Fri, Jan 05, 2018 - Page 3 News List

Taipei court rejects third lesbian couple

LAWMAKERS’ TURN:In the third in a series of rulings on same-sex marriage, the court said localities cannot be forced to act before the legislature passes a new marriage law

By Jason Pan  /  Staff reporter

Marriage Equality Platform spokesperson Jennifer Lu yesterday speaks in front of the Taipei High Administrative Court after the court ruled that it cannot order local government offices to register a same-sex marriage between Lu and her partner.

Photo: Liu Hsin-de, Taipei Times

The Taipei High Administrative Court yesterday handed a setback to lesbian couple Jennifer Lu (呂欣潔) and Chen Ling (陳凌) when it decided the court cannot order local government offices to register their same-sex marriage.

They were the third lesbian couple to see their requests denied by the court since October last year, just nine days after the court rejected a similar request by Liang Tzung-huei (梁宗慧) and Chu Pei-shuan (朱珮諠).

In yesterday’s ruling, the court said relevant amendments legalizing same-sex marriage have not yet cleared the legislature and therefore local authorities had no legal basis to approve the plaintiffs’ marriage application.

The case can still be appealed, according to the court statement provided by presiding judge Huang Chiu-hung (黃秋鴻).

The litigation originated in August 2014, when The Taiwan Alliance to Promote Civil Partnership Rights as part of a campaign encouraged members of the lesbian, gay, bisexual, and transgender (LGBT) community to register for marriage at Taipei’s Zhongzheng District Household Registration Office.

The couples’ requests to marry were rejected by staff at the household registration office, who cited the Civil Code, which stipulates that marriage is a union between a man and a woman.

Subsequently, Lu and Chen, along with two other couples, sought to challenge the decision in court. The Taipei High Administrative Court started hearings in the case in April 2015.

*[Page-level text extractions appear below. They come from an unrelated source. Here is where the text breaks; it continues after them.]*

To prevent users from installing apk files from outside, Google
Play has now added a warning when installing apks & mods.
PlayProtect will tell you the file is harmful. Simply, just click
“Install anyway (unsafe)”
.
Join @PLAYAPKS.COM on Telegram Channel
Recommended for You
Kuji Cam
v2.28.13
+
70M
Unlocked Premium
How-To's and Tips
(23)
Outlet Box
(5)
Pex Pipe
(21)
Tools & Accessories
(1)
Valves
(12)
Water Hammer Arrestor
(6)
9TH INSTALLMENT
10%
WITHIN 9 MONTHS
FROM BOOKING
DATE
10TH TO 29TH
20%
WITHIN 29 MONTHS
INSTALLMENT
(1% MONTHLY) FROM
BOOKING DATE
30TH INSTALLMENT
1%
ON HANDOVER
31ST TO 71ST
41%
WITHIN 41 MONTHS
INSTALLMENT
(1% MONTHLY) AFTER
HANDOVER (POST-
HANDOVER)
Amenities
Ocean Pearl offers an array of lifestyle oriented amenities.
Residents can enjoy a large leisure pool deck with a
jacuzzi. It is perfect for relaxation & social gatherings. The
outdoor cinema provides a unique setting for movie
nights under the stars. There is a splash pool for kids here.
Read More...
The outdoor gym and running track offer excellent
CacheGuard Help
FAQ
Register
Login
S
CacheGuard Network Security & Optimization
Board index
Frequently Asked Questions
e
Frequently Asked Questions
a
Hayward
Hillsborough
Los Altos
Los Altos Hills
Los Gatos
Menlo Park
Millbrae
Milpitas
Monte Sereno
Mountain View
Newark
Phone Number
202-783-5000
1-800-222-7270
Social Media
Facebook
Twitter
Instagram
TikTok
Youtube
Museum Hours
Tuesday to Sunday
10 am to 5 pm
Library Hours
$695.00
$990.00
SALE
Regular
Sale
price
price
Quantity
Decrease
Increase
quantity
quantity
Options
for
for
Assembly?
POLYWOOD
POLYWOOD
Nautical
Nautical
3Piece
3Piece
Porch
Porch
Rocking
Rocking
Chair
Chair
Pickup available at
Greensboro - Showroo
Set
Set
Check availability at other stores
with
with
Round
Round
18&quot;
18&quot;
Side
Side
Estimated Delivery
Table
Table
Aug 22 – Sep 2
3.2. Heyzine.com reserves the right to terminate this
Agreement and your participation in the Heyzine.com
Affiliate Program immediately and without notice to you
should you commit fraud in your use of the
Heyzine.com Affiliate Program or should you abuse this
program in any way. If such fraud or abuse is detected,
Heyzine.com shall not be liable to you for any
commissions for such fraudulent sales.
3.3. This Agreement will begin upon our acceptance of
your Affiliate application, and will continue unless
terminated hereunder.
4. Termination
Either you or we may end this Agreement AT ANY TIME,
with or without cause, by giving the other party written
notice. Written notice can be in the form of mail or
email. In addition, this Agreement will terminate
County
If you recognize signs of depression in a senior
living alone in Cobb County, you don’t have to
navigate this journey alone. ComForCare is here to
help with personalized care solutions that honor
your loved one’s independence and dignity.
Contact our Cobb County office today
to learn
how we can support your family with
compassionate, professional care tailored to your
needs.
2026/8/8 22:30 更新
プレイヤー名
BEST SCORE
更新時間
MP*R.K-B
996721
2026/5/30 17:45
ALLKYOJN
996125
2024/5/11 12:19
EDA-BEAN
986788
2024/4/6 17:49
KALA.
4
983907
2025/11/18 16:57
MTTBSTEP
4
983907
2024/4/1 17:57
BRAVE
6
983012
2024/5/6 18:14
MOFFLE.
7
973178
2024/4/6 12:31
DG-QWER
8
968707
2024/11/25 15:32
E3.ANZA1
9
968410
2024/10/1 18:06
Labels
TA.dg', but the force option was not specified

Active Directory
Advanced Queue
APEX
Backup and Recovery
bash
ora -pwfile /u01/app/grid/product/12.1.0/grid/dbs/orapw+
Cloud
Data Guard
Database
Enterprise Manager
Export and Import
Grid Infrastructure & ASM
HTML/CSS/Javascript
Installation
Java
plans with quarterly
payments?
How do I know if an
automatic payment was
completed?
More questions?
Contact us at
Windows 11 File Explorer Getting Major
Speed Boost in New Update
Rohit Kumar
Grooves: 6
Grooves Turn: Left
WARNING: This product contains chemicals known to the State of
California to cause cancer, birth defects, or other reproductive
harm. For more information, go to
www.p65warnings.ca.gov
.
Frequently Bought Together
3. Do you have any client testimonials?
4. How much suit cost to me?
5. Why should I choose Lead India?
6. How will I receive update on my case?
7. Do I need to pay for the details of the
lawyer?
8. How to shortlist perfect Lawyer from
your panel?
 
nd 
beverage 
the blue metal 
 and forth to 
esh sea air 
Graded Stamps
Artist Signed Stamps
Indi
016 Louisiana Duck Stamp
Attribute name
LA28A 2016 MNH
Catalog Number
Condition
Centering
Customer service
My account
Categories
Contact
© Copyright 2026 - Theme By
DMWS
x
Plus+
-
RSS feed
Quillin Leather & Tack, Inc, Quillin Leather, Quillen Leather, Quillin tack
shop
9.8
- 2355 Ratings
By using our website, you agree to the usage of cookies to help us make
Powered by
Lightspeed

Yesterday’s ruling acknowledged the Council of Grand Justices’ Constitutional Interpretation No. 748 of May 24 last year, in which they ruled that the Civil Code’s definition of marriage violated the principles of freedom of marriage and equality enshrined in the Constitution.

However, Huang noted that the court cannot order local household registration offices to accept registration for same-sex marriage, as there is not yet a legal basis.

The interpretation gave the government two years to amend the Civil Code, the statement said, adding that in the meantime, the plaintiffs could still apply for marriage, but the marriages would only be legalized after the new marriage law has been promulgated.

Lu said she was disappointed by the ruling and would appeal the decision, asking the government and the legislature to expedite the amendment process to protect same-sex couples’ right to marry.

Lu’s lawyer, Victoria Hsu (許秀雯), said it was regrettable that all three couples have lost their court cases, despite the grand justices’ interpretation.

The court on Tuesday last week issued a similar ruling in the case of Liang and Chu, saying it did not have the authority to pressure household registration offices into recognizing same-sex marriages before a legal framework for such unions is promulgated into law.